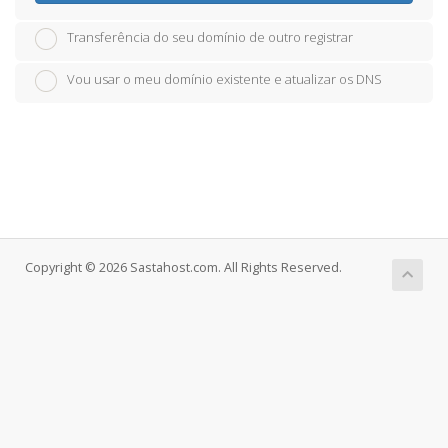
Transferência do seu domínio de outro registrar
Vou usar o meu domínio existente e atualizar os DNS
Copyright © 2026 Sastahost.com. All Rights Reserved.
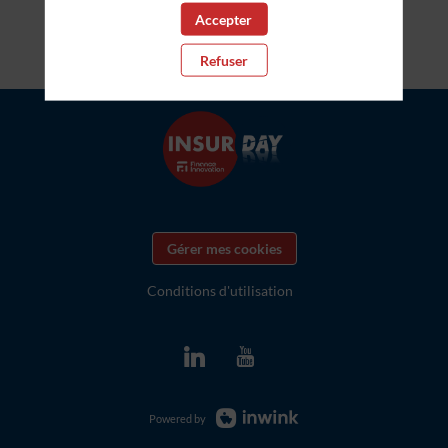
Accepter
Refuser
Gérer mes cookies
Conditions d'utilisation
Powered by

--- REQUEST ---
Report each line in the preceding entries that holds the string "domínio".

--- ANSWER ---
Transferência do seu domínio de outro registrar
Vou usar o meu domínio existente e atualizar os DNS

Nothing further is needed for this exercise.